La Cristina abitava appunto in cima alla scaletta in una soffitta ridotta a tana per bestie umane.

Essa era come la casa, una decadenza. Un poeta avrebbe potuto fantasticare che erano nate insieme e che insieme deperivano.

Sulla scaletta il tanfo generale mutava carattere.

E se qualcuno ne chiedeva l'origine, le vicine in coro gridavano:

— I gatti della Cristina.... quella vecchiaccia!...

L’avrò sentita a nominare così venti volte prima di averla veduta.

Non era facile vederla; aveva qualcosa di misterioso. Usciva all’alba per recarsi alla prima messa in San Pietro in Gessate, poi si rinchiudeva nella sua soffitta; altre volte stava fuori tutto il giorno: andava a lavorare — così dicevano — da sarta da uomo in certe case lontane — nessuno sapeva precisamente dove.
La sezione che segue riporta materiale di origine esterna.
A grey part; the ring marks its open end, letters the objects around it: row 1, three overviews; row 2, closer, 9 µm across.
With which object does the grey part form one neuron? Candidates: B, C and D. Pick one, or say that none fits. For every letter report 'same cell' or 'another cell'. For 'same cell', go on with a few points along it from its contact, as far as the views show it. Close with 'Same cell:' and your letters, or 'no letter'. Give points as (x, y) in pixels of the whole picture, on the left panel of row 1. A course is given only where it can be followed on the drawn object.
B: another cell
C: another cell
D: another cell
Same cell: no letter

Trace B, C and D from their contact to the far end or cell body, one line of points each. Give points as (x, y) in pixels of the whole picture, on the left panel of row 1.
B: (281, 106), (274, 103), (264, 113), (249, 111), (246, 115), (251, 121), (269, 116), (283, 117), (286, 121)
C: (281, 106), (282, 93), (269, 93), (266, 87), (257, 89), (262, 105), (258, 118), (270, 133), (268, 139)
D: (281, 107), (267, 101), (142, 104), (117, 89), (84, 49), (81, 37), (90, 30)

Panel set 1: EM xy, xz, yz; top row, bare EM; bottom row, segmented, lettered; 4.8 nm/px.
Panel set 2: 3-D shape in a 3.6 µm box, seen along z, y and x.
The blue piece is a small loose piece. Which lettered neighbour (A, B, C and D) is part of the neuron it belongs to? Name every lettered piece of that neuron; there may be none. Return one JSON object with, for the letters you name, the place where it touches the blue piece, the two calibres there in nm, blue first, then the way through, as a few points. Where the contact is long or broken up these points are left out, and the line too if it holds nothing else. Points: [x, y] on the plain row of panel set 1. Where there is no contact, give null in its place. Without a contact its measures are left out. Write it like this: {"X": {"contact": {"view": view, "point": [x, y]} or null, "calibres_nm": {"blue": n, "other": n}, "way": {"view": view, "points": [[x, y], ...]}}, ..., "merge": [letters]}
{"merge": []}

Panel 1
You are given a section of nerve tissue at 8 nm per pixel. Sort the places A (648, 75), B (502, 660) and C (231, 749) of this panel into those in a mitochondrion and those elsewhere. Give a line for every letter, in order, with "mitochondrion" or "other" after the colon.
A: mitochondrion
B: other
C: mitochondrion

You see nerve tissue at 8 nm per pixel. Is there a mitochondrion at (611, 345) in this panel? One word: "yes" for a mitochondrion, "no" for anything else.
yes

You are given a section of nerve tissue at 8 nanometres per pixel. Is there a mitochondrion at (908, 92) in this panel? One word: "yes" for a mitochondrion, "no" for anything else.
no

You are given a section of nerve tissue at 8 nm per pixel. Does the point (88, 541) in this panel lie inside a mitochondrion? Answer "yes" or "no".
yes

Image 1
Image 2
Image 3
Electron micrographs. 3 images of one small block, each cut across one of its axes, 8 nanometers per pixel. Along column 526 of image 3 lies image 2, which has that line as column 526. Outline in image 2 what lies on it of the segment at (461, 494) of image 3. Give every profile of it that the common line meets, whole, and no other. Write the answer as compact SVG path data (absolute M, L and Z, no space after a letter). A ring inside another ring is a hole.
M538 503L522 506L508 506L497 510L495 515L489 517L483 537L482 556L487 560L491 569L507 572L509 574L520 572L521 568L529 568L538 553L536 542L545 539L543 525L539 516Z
Lei proteggeva tutti i gatti in genere, specialmente gli abbandonati; ma due erano i suoi prediletti; uno rosso ed uno nero, grassi, lucidi, insolenti.

Non è a dire quante volte i vicini stanchi, attentassero alla vita di quelle due bestie, col bastone, col laccio e col veleno. Ma avevano finito col crederli invulnerabili, talmente i due furbi sfuggivano a tutti i tranelli. E dopo ogni attentato la Cristina appariva più tragica, più minacciosa.